*Given information*
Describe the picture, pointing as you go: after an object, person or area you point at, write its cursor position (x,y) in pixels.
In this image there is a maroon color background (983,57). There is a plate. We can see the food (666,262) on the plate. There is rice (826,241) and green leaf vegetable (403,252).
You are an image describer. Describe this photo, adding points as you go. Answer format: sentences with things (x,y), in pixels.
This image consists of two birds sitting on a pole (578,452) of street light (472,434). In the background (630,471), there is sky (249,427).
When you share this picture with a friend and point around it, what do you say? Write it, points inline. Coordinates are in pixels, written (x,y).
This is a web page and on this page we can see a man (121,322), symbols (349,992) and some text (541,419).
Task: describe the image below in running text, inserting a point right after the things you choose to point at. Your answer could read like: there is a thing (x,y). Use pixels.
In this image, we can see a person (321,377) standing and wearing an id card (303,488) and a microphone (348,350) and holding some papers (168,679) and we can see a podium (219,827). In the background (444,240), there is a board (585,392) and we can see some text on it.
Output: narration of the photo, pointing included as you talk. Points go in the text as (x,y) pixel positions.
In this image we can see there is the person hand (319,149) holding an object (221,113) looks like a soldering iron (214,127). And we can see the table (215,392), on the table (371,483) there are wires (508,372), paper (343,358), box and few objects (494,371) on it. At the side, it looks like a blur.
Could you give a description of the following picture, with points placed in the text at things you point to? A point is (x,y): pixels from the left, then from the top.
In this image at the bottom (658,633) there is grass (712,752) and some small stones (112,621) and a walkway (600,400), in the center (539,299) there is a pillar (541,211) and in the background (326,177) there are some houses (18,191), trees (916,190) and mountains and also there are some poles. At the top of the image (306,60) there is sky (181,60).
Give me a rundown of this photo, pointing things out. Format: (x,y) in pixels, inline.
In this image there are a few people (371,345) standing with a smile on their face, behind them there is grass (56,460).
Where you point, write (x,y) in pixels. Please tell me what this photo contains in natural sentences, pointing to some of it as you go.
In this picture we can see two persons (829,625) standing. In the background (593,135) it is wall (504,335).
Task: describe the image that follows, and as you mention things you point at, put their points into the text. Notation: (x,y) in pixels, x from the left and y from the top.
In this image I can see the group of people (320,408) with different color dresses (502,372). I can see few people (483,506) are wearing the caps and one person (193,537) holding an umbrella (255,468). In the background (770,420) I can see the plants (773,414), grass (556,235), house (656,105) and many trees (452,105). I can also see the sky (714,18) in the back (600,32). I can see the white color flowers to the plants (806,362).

*Problem to solve*
In full and without alteration, return every line above.

*Your response*
Describe the picture, pointing as you go: after an object, person or area you point at, write its cursor position (x,y) in pixels.
In this image there is a maroon color background (983,57). There is a plate. We can see the food (666,262) on the plate. There is rice (826,241) and green leaf vegetable (403,252).
You are an image describer. Describe this photo, adding points as you go. Answer format: sentences with things (x,y), in pixels.
This image consists of two birds sitting on a pole (578,452) of street light (472,434). In the background (630,471), there is sky (249,427).
When you share this picture with a friend and point around it, what do you say? Write it, points inline. Coordinates are in pixels, written (x,y).
This is a web page and on this page we can see a man (121,322), symbols (349,992) and some text (541,419).
Task: describe the image below in running text, inserting a point right after the things you choose to point at. Your answer could read like: there is a thing (x,y). Use pixels.
In this image, we can see a person (321,377) standing and wearing an id card (303,488) and a microphone (348,350) and holding some papers (168,679) and we can see a podium (219,827). In the background (444,240), there is a board (585,392) and we can see some text on it.
Output: narration of the photo, pointing included as you talk. Points go in the text as (x,y) pixel positions.
In this image we can see there is the person hand (319,149) holding an object (221,113) looks like a soldering iron (214,127). And we can see the table (215,392), on the table (371,483) there are wires (508,372), paper (343,358), box and few objects (494,371) on it. At the side, it looks like a blur.
Could you give a description of the following picture, with points placed in the text at things you point to? A point is (x,y): pixels from the left, then from the top.
In this image at the bottom (658,633) there is grass (712,752) and some small stones (112,621) and a walkway (600,400), in the center (539,299) there is a pillar (541,211) and in the background (326,177) there are some houses (18,191), trees (916,190) and mountains and also there are some poles. At the top of the image (306,60) there is sky (181,60).
Give me a rundown of this photo, pointing things out. Format: (x,y) in pixels, inline.
In this image there are a few people (371,345) standing with a smile on their face, behind them there is grass (56,460).
Where you point, write (x,y) in pixels. Please tell me what this photo contains in natural sentences, pointing to some of it as you go.
In this picture we can see two persons (829,625) standing. In the background (593,135) it is wall (504,335).
Task: describe the image that follows, and as you mention things you point at, put their points into the text. Notation: (x,y) in pixels, x from the left and y from the top.
In this image I can see the group of people (320,408) with different color dresses (502,372). I can see few people (483,506) are wearing the caps and one person (193,537) holding an umbrella (255,468). In the background (770,420) I can see the plants (773,414), grass (556,235), house (656,105) and many trees (452,105). I can also see the sky (714,18) in the back (600,32). I can see the white color flowers to the plants (806,362).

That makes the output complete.